Essays

Did You Get Called Out Online?

Did You Get Called Out Online?

Everyone just wants to do good, yet unknowingly together we create harm—this is probably the unsettling core of "Did You Get Called Out Online?" Jon Ronson visits those who've been consumed by internet discourse, showing us through real cases: victims aren't monsters, just ordinary people; the shaming crowds all believe they're pursuing justice.

01 Individual Criticism vs. Group Generalization

The author distinguishes two morally different things: describing "someone did something bad" (specific, verifiable) versus asserting "people like that always do this" (imposing one person's guilt onto an entire group).

Yet ironically, online shaming mechanism does exactly this—it compresses someone's one sentence, one image, one moment into a total character judgment of "this type of person," then attacks their entire personality using that label.

We punish symbols compressed into single events, not complete people.

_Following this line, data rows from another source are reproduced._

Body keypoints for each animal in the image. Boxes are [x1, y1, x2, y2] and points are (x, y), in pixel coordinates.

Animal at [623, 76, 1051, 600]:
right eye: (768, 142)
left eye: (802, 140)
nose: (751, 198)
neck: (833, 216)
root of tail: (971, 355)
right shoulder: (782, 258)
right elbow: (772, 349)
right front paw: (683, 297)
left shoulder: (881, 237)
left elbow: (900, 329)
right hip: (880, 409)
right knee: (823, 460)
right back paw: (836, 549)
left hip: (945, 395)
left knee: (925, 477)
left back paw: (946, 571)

02 Speed and Position: Social Media's Cognitive Trap

Social platforms apply two simultaneous pressures: react fast, take clear positions. This combo is especially dangerous because honest cognitive states like "I'm still uncertain, need more info" have zero space online.

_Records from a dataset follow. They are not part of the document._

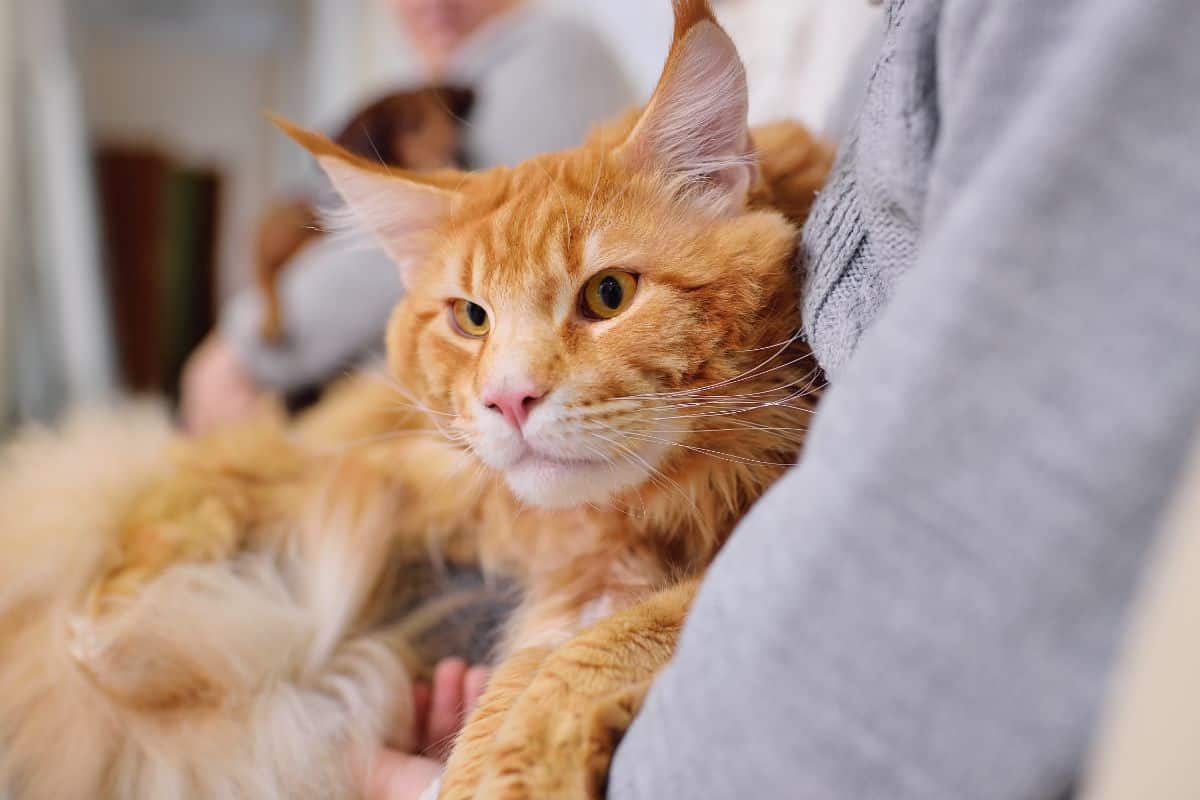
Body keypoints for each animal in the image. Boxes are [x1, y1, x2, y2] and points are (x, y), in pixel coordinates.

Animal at [0, 3, 830, 796]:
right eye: (472, 318)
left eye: (609, 295)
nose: (509, 399)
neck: (633, 520)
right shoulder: (413, 474)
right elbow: (212, 488)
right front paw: (107, 627)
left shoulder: (658, 580)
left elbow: (578, 664)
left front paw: (512, 771)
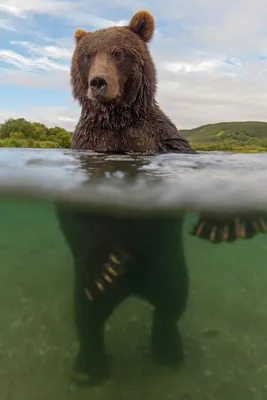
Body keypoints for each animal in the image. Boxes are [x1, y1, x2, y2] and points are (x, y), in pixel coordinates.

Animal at [71, 8, 197, 155]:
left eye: (118, 53)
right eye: (87, 55)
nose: (98, 81)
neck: (116, 119)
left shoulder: (159, 138)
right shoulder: (89, 139)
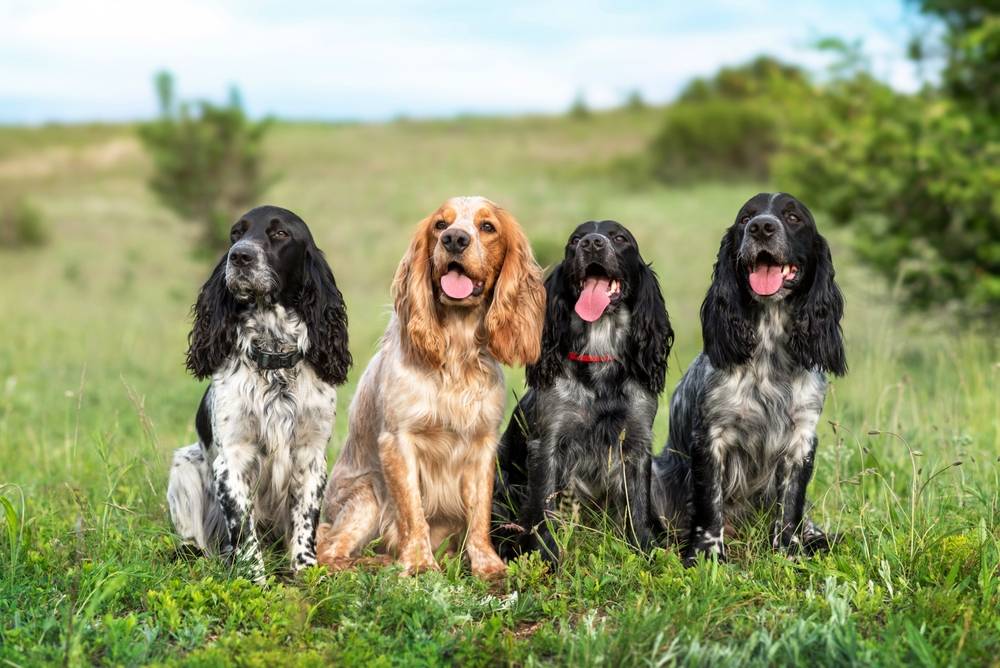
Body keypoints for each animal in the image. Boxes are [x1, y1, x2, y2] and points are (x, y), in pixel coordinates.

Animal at [172, 206, 356, 580]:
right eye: (235, 233)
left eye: (280, 234)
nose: (239, 255)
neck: (274, 361)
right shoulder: (232, 458)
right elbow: (243, 530)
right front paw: (254, 578)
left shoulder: (311, 455)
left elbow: (305, 522)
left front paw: (305, 571)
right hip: (182, 467)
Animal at [492, 222, 672, 568]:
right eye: (575, 240)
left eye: (619, 238)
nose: (592, 243)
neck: (599, 356)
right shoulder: (549, 442)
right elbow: (543, 509)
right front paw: (546, 557)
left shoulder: (636, 443)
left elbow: (638, 508)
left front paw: (644, 549)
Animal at [648, 192, 844, 564]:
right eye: (745, 218)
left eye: (793, 217)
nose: (762, 227)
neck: (768, 348)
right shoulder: (710, 437)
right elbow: (709, 505)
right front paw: (708, 555)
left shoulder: (801, 440)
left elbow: (790, 507)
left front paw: (789, 553)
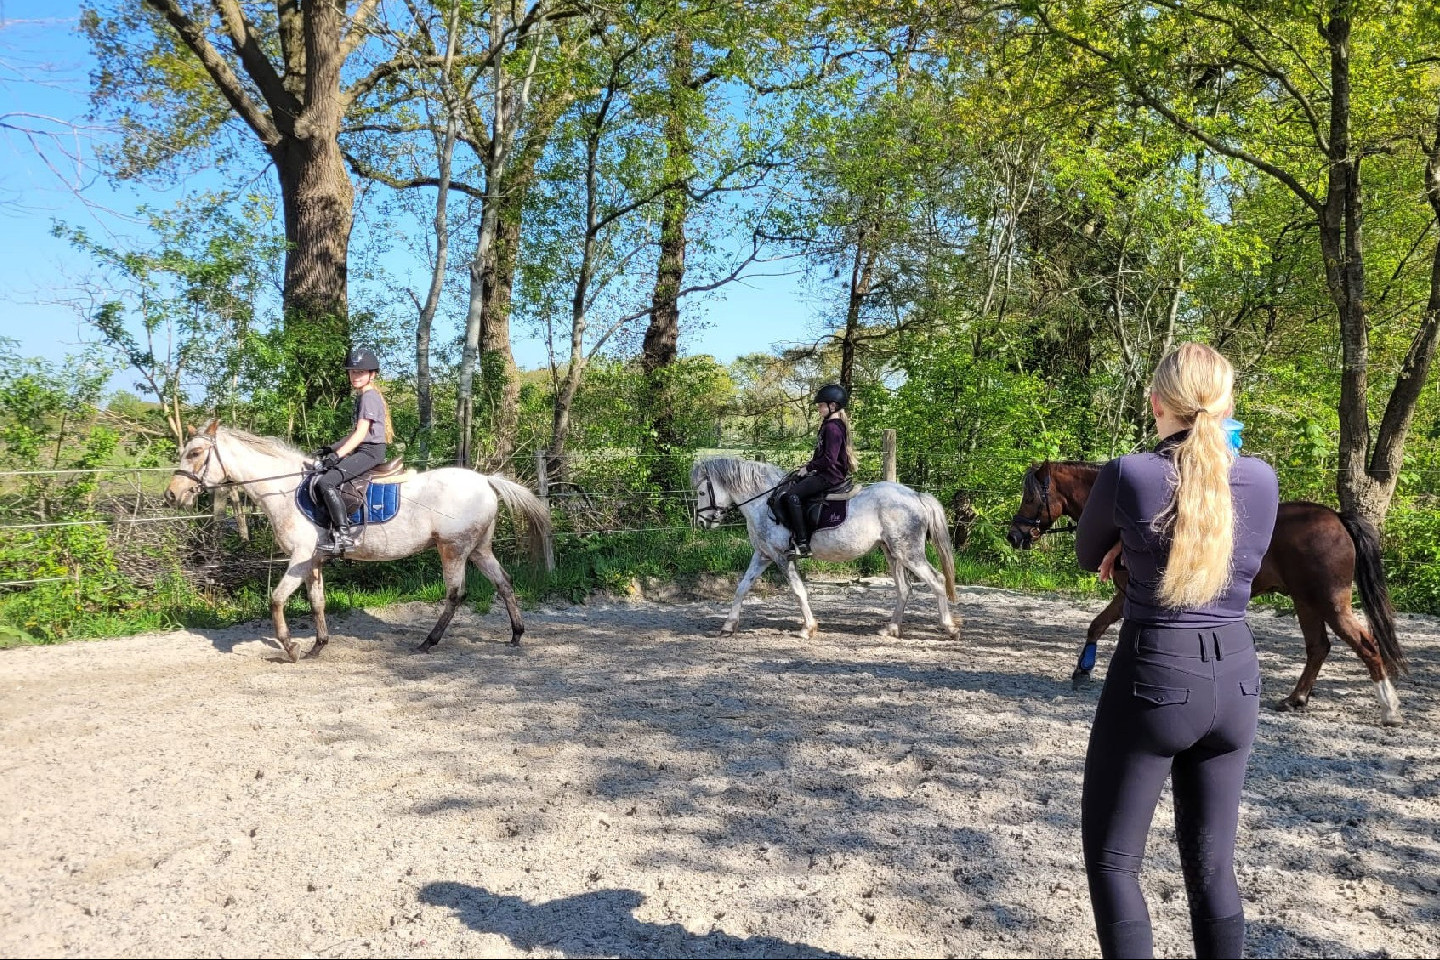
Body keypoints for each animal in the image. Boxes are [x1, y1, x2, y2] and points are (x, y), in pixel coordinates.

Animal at [1013, 460, 1405, 725]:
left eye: (1030, 497)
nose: (1013, 535)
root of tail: (1337, 517)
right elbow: (1096, 625)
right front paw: (1083, 671)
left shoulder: (1132, 596)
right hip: (1305, 601)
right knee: (1318, 647)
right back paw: (1296, 699)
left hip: (1329, 600)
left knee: (1365, 645)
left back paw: (1389, 709)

Algorithms reward emotionally charged, position-clear, engagement-driving content. "I'm still thinking" doesn't get traffic. People gradually train into: pick sides first, find reasons later.

More perverse: "silence" or "no opinion" reads as hypocrisy or cowardice in modern social culture. Honest uncertainty about complexity becomes a costly choice.

Political disagreements show this most. When "taking sides" becomes identity, facts stop mattering—what matters is "which kind of person you are." Criticizing politicians becomes expression, not argument; dialogue ends before starting.

03 Opinion Speed vs. Reversal Cost

Social dynamics naturally favor "oppressed party" narratives for quick emotional mobilization. But speed of emotion outpaces speed of fact-checking.

Reality: discourse often reverses when more evidence emerges—the initial "victim" becomes the actual culprit. But apologies are always quieter than original accusations. Early-called-out people, even if cleared, carry scars. Few reflect: why did I believe so quickly?

04 Can AI Save Us?

Optimistic vision: when everyone accesses AI, maybe we escape algorithmic echo chambers. AI doesn't reward emotional engagement, designed to offer multi-angle analysis, perhaps pull people from polarized environments.

This has merit but fundamental limits. First: AI-provided neutral analysis doesn't guarantee acceptance—people have confirmation bias; when AI disagrees with presets, many just rephrase or dismiss. Second: AI itself carries bias, harder to detect because it's wrapped in "objectivity."

Deeper problem: polarization's fuel isn't info scarcity; it's emotional need—belonging, anger, identity. No amount of balanced views replaces emotional drives.

AI might raise rationality's ceiling, but it can't lower emotion's floor.

Worst case: ideologically strong groups leverage AI for more sophisticated, persuasive propaganda. Result: not a more rational society, but middle ground gaining better thinking tools while extremes get sharper weapons.

05 After Reading This Book

Jon Ronson offers no solutions. The book's more like a mirror, showing you moments when you shared, liked, joined a crucifixion—all believing you pursued justice.

Maybe real reward isn't defeating callout culture, but pausing seconds before reacting: Am I seeing a complete person or a symbol compressed into an event?

This can't change algorithms, but might change you.